Do you feel that the days are flying by? Weeks and months are passing so quickly that we are losing track of what day of the week it is or what month it is. However, the year 2020 seems to be stuck and it feels as if we have been living in this pandemic world for ages, forever.
Time and duration are scientific concepts that can be precisely measured. Each ticking moment signifies the passage of time in a single direction, the future. We push every moment from the future to the past by living through it. The same applies to the time duration between two events. It is a quantifiable property. We can exactly measure the amount of time packed between two events in terms of how many hours, minutes, and seconds.
However, the perception of time in our minds does not reflect the scientific, measurable property of time. In our minds, time seems to be elastic, stretched at certain times. An event from the past sometimes seems to be far far away; and certain events from the distant past seem like just happened yesterday. This is a very common observation and we all have felt it more often than we talk about it.
This year, the weirdness around time is elevated and exaggerated. Most of us feel — March was 30 years long, and April was 30 minutes long, and May, June, July, and so on seem to be even shorter. The year has gone by so fast, yet we feel that pandemic has been there forever. Time seems to be disoriented and inconsistent, more so due to the pandemic, quarantine, and lockdowns.
I came across an interesting article by Emily VanDerWerff, where she interviews a time philosopher who eludes on the reasons for this disorienting sense that time is malleable and inconsistent. I have quoted from this article to illustrate the discrepancy around time and would like to give all credits to the author of the article.
We all have an internal clock, but there is no single biological clock that subjectively measures the time for us. Interpretation of time is a complex phenomenon where different internal clocks are constantly working together, synchronizing multiple sensor and auditory information, switching and regulating our attention, and compiling and recording the memories. With all this, we create a sense of the history of our life. More often than not, our internal clocks are confused, giving us a disappropriate interpretation of the passage of time. Dr. Adrian Bardon, the time philosopher explains time perception and how it relates to our day to day activity — “Subjective time perception mainly has to do with the combination of emotion and attention. The type of emotion that we experience affects the type of attention that we have to pay, in combination with our external circumstances. When we’re relaxed and engaging in some kind of routine or productive activity, we’re experiencing what psychologists call flow. Flow is this relaxed, outward-directed attention, and it can be pleasant and calming. That’s exactly when you say that you lose yourself. Flow can result from different activities for different people. It could be knitting or carpentry or playing an instrument or golfing or yoga.”

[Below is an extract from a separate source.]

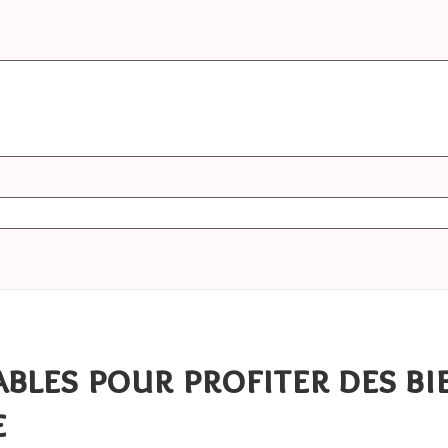
les pour profiter des bie
e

When you have more outward-directed attention, then you are in a flow, enjoying every bit of the time, and the time seems to go fast enough. While engrossed in a book, or playing a video game, or talking to your best friend over the phone, you suddenly realize that an hour has gone by whereas you thought it was just 10 mins. Clearly, you were in a flow, a happy and relaxed state enjoying what you were doing, and time just flew by.

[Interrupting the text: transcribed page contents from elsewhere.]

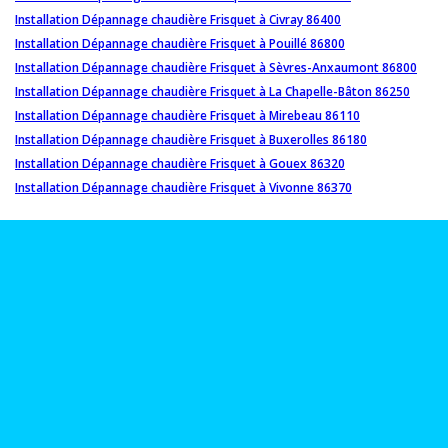
Installation Dépannage chaudière Frisquet à Civray 86400
Installation Dépannage chaudière Frisquet à Pouillé 86800
Installation Dépannage chaudière Frisquet à Sèvres-Anxaumont 86800
Installation Dépannage chaudière Frisquet à La Chapelle-Bâton 86250
Installation Dépannage chaudière Frisquet à Mirebeau 86110
Installation Dépannage chaudière Frisquet à Buxerolles 86180
Installation Dépannage chaudière Frisquet à Gouex 86320
Installation Dépannage chaudière Frisquet à Vivonne 86370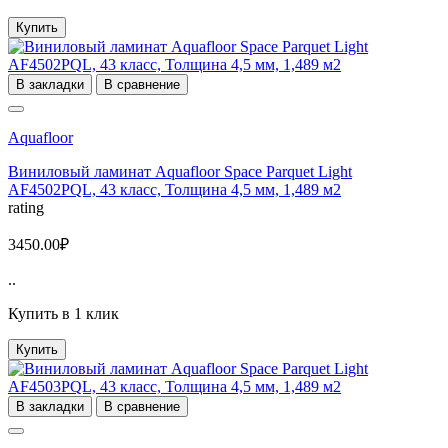
Купить
В закладки
В сравнение
Aquafloor
Виниловый ламинат Aquafloor Space Parquet Light
AF4502PQL, 43 класс, Толщина 4,5 мм, 1,489 м2
rating
3450.00₽
..
Купить в 1 клик
Купить
В закладки
В сравнение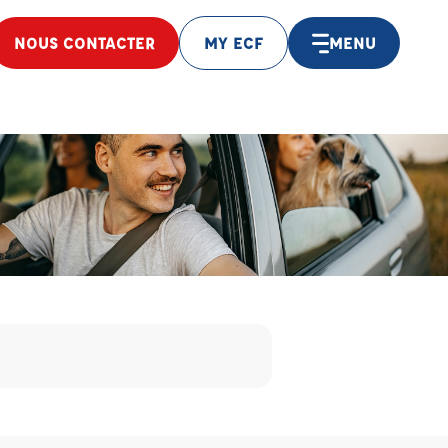
NOUS CONTACTER
MY ECF
MENU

The opposite of flow is negative, inward-directed attention when you are under a lot of cognitive loads. Dr. Adrian explains, “the psychological opposite of flow is called rumination. That’s repetitive, obsessive, negative thoughts about the situation and tasks you’re engaged in. So this state of rumination is closely associated with subjective reports of time slowing down and dragging by.”
The combination of negative emotion and inward-directed attention makes your moment-to-moment life seem intolerable and burdensome. You are ruminating, and nothing seems like an accomplishment and time seems like dragging.
Another interesting aspect is how we interpret our emotions and activities with respect to time. We are constantly passing judgment on every moment as it passes by. Surprisingly, in our retrospective judgment of the passage of time, if we feel that we did not accomplish anything, then we feel as if time just flew by. We often say, “Where did the day go? Nothing got done.” Or we look at the month, and we say, “Where did Oct go? It’s Nov already?”
Again quoting Dr. Adrian — “So the order of the day is all about this internal confusion and our feelings of the duration of the day and our rapid retrospective judgments to the passage of time are getting pushed and pulled in multiple ways all at once. We’re experiencing negative emotions, time slows down. We are burdened by complex processing tasks, time speeds up. But if a lot of the complex processing is inward-directed, time slows down; not much gets accomplished in a satisfactory way, then time speeds up. We’re experiencing all these factors at the same time. It’s a big, massive, internal confusion.”
In short, the paradoxy around time is real and complex — time sometimes is dragging, and at other times just flying by!